Евстигней учился за двоих.
Однако при всем своем прилежании — грозу петербургскую проморгал.
Далекий Север напомнил о себе через полгода: напомнил резко и грубо, свергнул с небес на землю.
«Со времени вашего в чужие края отбытия и по сие число получено только одно ваше сочинение. И для того от Императорской Академии объявляется вам следующее...»
Письмо, грозно озаглавленное: «Из Императорской Академии Художеств находящемуся в Бологне пенсионеру Евсигнею Ипатьеву предписание» — всколыхнуло чувства, на часок даже расстроило ум.

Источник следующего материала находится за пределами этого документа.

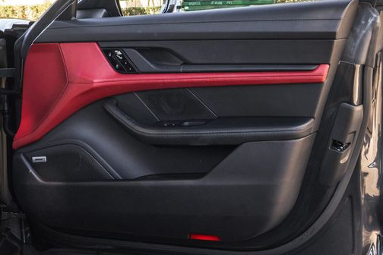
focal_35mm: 70
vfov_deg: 19.3
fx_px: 745
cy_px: 66
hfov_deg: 28.8
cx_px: 169
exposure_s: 1/30
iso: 640
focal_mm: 24
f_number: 8
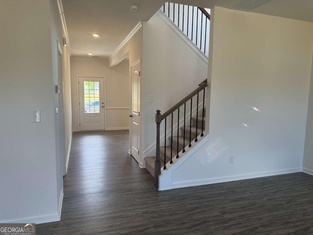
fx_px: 217
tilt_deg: -6.1
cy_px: 118
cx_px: 156
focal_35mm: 24
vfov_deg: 56.8
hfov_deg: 71.6
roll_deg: -1.3
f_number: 1.78
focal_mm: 6.76
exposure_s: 1/165
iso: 80
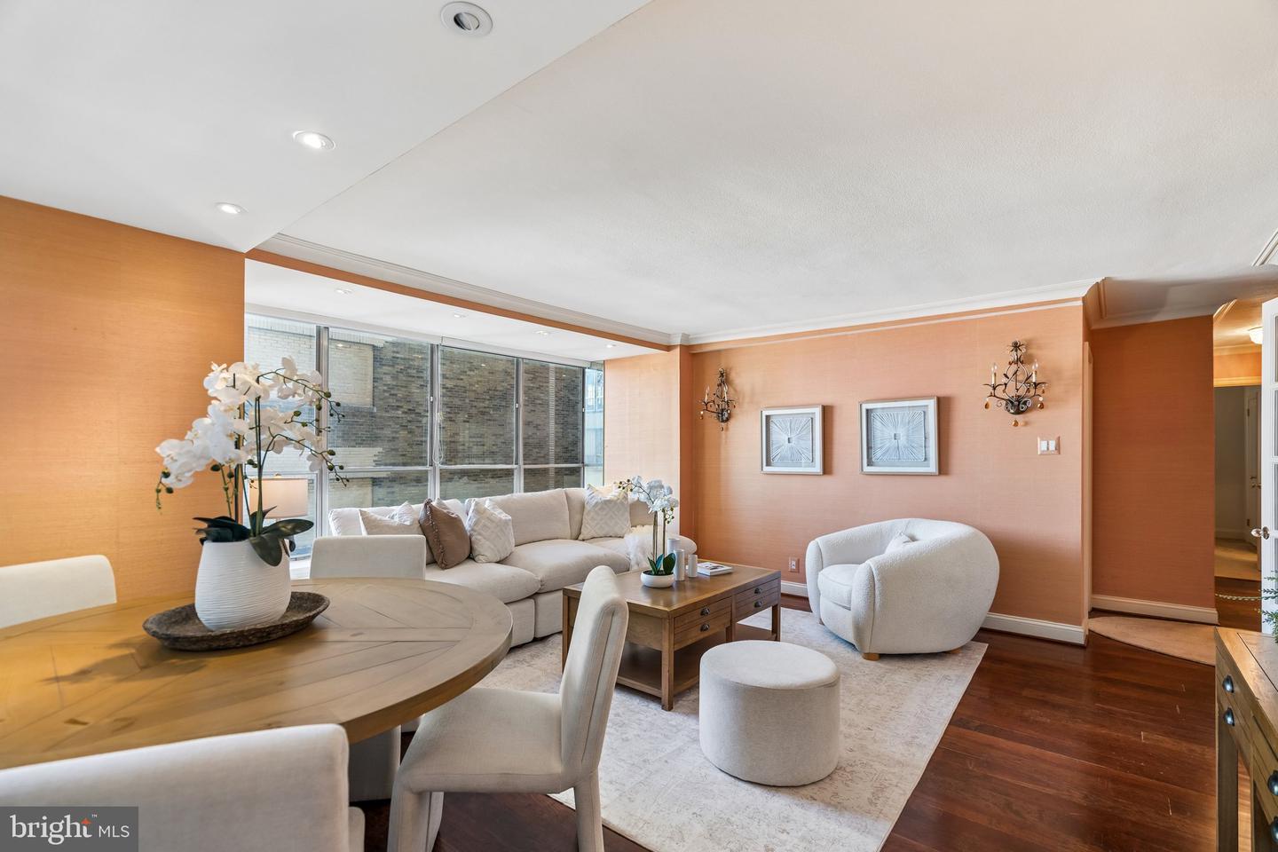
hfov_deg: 96.7
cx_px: 639
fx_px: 568
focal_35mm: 16
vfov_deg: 73.7
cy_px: 426
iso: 250
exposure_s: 1/20
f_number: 4
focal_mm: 16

От письма сего — едва не занемог.
«Опять — Ипатьев!»
Порабощающая сила неправильной и теперь совершенно чуждой фамилии тяготила сильней, чем строгость рескрипта.
Против строгостей «пенсионер» отнюдь не восставал.

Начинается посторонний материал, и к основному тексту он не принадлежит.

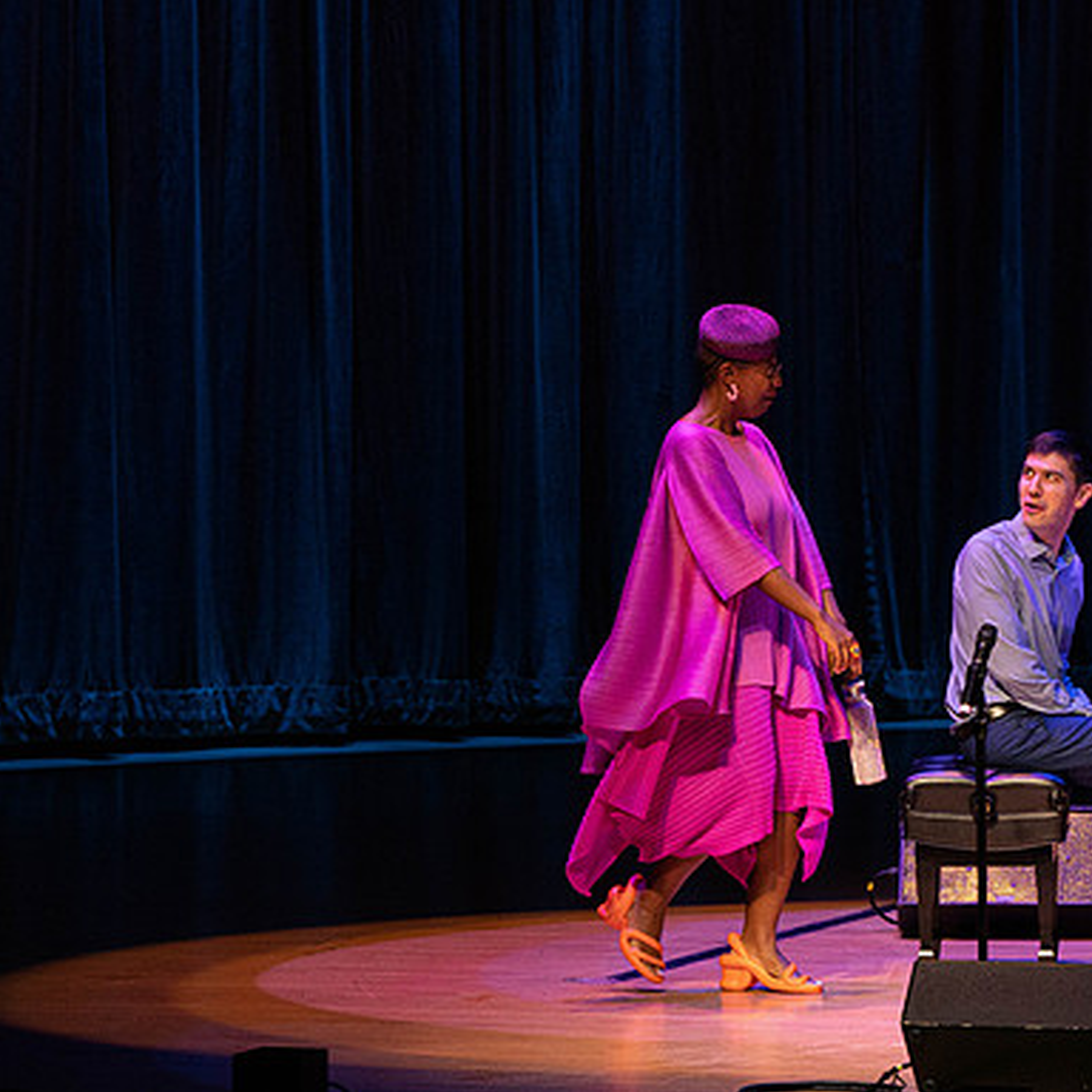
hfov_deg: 4.9
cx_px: 594
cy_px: 547
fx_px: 12634
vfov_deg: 4.9
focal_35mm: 354
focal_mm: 276
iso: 4000
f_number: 7.1
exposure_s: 1/320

Правда оно! Загостился! Иззабавился! Лишь одно хиленькое сочиненьице для Академии подготовил. Даже и тема сочиненьица — напета монахом, а им, Евстигнеем, всего только в контрапункт закована.
Тут — все справедливо. В «предписании» — строгость желанная, необходимая!
Ну а что до остального...
«...от Императорской Академии объявляется вам следующее:
чем сильнее оказываемое вам благодеяние, — тут можно пропустить, Евстигней поморщился, потом даже скривился, — тем скорее взыскиваемый таковою отменною милостию может лишиться оной, буде невоздержан в пределе должности. Посему вы должны размерять свое поведение и трудолюбие...»

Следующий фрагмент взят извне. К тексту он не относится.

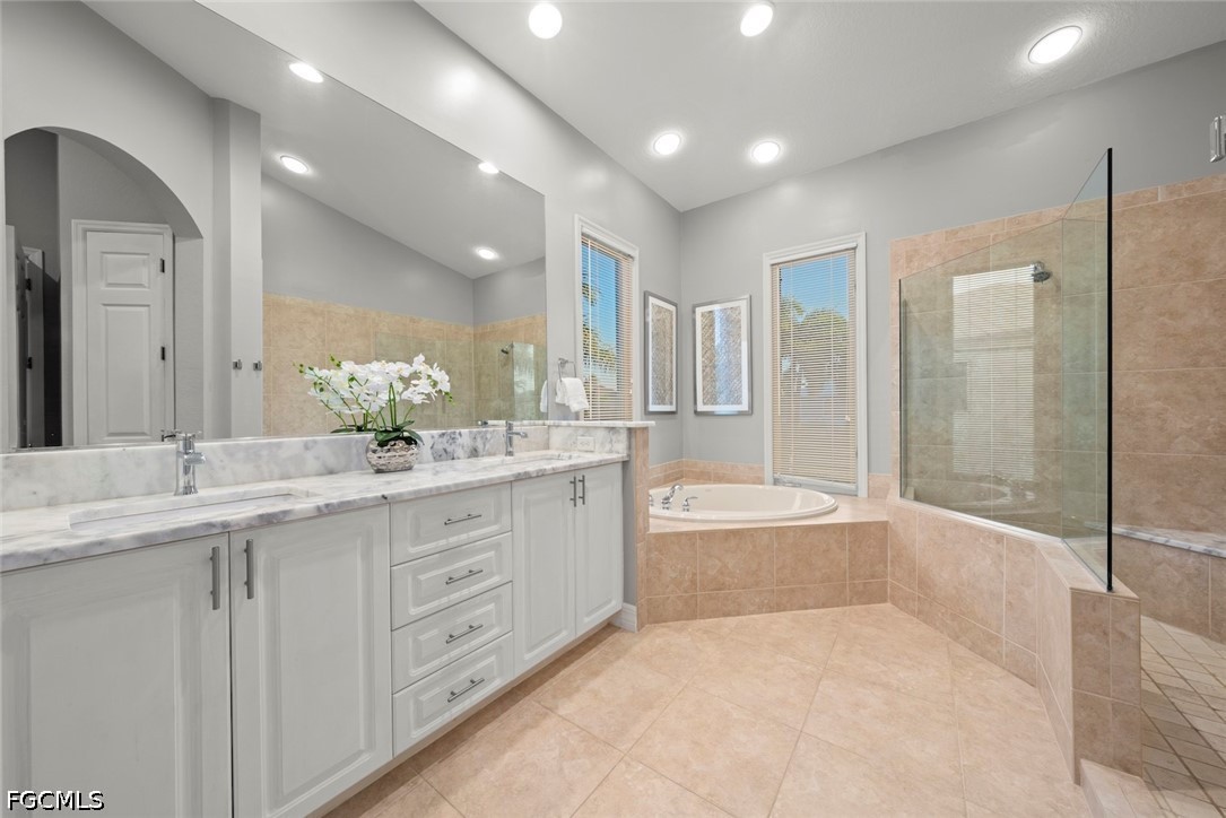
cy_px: 409
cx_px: 613
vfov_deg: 90.0
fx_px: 409
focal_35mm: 12
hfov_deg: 112.6
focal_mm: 12
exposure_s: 1.3
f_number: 10
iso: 160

Поведение... Евстигнеюшка еще пуще запечалился. Он ли не старается вести себя строго? Да только не всегда получается. Одни похождения в траттории чего стоят!
«Ежели, по получении сего не пождав два месяца, вы не пришлете своих трудов сочиненья, или хотя пришлете, а снова дойдет слух о порочном поведении, грубонравии и тому подобном, то ведайте, что того же часа пресечется вся пенсия бесповоротно.
Для вас нельзя в Бологне содержать надсматривателя особо, и для того вас в подвластье находящемуся в Риме господину надворному советнику Рейфенштейну, или кому он в Бологне за себя поручит над вами смотрение, передаем».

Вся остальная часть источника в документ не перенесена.